(Data records)
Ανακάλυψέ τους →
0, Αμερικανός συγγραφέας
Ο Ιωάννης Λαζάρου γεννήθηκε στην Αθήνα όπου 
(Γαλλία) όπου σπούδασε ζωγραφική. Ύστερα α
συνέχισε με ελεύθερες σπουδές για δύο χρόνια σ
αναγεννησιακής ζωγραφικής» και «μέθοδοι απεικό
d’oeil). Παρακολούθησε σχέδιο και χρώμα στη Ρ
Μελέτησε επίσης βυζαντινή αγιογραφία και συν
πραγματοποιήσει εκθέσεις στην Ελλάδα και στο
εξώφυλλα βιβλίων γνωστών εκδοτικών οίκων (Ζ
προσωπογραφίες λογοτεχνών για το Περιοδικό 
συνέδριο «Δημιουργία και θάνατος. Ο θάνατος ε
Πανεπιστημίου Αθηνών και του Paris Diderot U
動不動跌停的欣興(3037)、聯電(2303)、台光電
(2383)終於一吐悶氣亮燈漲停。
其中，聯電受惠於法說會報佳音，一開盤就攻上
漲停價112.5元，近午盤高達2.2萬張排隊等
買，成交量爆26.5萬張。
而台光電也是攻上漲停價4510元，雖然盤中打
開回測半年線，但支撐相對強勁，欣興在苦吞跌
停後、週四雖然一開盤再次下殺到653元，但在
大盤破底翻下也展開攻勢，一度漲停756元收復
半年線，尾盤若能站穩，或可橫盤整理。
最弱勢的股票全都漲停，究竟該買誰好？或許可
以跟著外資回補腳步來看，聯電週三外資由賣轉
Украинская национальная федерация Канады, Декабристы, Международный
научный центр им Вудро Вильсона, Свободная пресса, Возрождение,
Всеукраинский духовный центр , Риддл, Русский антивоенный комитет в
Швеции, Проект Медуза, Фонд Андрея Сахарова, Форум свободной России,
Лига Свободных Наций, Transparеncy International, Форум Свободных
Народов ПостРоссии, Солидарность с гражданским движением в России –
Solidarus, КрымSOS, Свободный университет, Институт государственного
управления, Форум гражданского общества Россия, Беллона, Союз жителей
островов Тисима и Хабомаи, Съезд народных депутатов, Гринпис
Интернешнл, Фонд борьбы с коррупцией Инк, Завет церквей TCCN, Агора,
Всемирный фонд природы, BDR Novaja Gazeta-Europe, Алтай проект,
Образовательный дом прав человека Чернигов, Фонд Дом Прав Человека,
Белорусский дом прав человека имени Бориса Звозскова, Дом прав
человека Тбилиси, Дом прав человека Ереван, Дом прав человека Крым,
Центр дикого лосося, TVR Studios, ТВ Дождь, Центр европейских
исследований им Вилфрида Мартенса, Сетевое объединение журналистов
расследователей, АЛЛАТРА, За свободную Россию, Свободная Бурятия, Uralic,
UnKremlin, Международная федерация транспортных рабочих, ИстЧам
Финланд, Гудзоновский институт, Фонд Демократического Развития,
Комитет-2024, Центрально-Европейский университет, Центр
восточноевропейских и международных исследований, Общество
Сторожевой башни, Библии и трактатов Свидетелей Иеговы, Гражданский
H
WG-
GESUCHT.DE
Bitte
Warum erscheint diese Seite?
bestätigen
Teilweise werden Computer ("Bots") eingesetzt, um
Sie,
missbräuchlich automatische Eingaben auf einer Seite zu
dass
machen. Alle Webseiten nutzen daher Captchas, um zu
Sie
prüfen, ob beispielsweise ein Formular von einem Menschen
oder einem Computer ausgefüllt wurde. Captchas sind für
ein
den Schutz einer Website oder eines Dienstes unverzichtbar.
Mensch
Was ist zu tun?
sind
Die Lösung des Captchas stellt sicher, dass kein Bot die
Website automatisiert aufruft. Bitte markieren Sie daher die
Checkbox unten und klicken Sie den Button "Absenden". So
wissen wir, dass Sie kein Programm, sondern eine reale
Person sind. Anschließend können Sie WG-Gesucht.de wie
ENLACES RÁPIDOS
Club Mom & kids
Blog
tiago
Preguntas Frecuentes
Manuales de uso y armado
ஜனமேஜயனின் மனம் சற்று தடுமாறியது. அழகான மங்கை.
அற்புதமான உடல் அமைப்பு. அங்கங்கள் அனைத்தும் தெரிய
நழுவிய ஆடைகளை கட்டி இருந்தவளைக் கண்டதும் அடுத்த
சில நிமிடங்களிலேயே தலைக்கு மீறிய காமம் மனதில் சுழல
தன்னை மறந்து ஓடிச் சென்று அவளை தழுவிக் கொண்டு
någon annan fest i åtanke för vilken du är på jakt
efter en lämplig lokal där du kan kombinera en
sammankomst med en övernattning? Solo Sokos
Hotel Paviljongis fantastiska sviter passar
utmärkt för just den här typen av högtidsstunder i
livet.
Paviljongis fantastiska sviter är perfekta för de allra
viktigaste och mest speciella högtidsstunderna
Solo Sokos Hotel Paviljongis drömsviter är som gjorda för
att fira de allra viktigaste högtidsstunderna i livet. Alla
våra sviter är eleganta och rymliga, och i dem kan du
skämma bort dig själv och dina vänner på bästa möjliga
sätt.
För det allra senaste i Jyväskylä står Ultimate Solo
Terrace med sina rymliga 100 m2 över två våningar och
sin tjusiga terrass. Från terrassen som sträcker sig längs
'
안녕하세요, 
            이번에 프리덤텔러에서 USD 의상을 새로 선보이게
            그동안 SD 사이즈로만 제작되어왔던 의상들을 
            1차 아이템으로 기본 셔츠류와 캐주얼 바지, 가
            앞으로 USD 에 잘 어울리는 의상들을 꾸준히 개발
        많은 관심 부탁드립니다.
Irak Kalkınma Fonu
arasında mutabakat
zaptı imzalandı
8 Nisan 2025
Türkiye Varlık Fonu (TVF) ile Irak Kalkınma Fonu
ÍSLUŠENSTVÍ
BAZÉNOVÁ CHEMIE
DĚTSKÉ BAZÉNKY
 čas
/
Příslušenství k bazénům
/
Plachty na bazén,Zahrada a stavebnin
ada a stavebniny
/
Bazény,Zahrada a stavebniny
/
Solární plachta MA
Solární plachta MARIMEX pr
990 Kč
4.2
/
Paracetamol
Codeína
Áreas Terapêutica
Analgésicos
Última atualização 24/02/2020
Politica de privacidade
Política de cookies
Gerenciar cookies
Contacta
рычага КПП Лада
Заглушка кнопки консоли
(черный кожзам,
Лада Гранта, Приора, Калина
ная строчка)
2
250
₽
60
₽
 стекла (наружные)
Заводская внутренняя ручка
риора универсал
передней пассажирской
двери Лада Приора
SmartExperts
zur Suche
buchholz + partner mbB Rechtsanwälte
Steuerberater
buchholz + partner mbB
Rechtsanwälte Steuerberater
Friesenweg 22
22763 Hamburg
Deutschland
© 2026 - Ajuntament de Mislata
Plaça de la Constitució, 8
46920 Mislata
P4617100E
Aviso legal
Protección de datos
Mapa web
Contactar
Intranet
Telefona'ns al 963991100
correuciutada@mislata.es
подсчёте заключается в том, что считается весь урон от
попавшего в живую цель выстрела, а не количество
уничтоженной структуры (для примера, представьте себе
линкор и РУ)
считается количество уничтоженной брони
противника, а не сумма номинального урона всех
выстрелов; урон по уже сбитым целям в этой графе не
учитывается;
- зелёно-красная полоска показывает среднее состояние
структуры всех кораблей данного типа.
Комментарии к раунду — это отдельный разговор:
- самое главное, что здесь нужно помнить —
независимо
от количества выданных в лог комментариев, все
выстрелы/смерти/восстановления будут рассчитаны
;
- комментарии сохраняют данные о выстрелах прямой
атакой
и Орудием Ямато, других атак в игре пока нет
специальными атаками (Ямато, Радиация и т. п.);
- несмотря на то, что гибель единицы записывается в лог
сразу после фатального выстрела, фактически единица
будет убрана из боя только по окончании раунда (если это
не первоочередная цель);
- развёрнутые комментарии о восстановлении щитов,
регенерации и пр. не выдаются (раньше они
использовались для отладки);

▶ [What you should do] Copy out the stretch from the first line of the rows through the line that contains "Швеции, Проект Медуза, Фонд". Include both of those lines and make no changes.

▶ [Answer to the problem]
Ανακάλυψέ τους →
0, Αμερικανός συγγραφέας
Ο Ιωάννης Λαζάρου γεννήθηκε στην Αθήνα όπου 
(Γαλλία) όπου σπούδασε ζωγραφική. Ύστερα α
συνέχισε με ελεύθερες σπουδές για δύο χρόνια σ
αναγεννησιακής ζωγραφικής» και «μέθοδοι απεικό
d’oeil). Παρακολούθησε σχέδιο και χρώμα στη Ρ
Μελέτησε επίσης βυζαντινή αγιογραφία και συν
πραγματοποιήσει εκθέσεις στην Ελλάδα και στο
εξώφυλλα βιβλίων γνωστών εκδοτικών οίκων (Ζ
προσωπογραφίες λογοτεχνών για το Περιοδικό 
συνέδριο «Δημιουργία και θάνατος. Ο θάνατος ε
Πανεπιστημίου Αθηνών και του Paris Diderot U
動不動跌停的欣興(3037)、聯電(2303)、台光電
(2383)終於一吐悶氣亮燈漲停。
其中，聯電受惠於法說會報佳音，一開盤就攻上
漲停價112.5元，近午盤高達2.2萬張排隊等
買，成交量爆26.5萬張。
而台光電也是攻上漲停價4510元，雖然盤中打
開回測半年線，但支撐相對強勁，欣興在苦吞跌
停後、週四雖然一開盤再次下殺到653元，但在
大盤破底翻下也展開攻勢，一度漲停756元收復
半年線，尾盤若能站穩，或可橫盤整理。
最弱勢的股票全都漲停，究竟該買誰好？或許可
以跟著外資回補腳步來看，聯電週三外資由賣轉
Украинская национальная федерация Канады, Декабристы, Международный
научный центр им Вудро Вильсона, Свободная пресса, Возрождение,
Всеукраинский духовный центр , Риддл, Русский антивоенный комитет в
Швеции, Проект Медуза, Фонд Андрея Сахарова, Форум свободной России,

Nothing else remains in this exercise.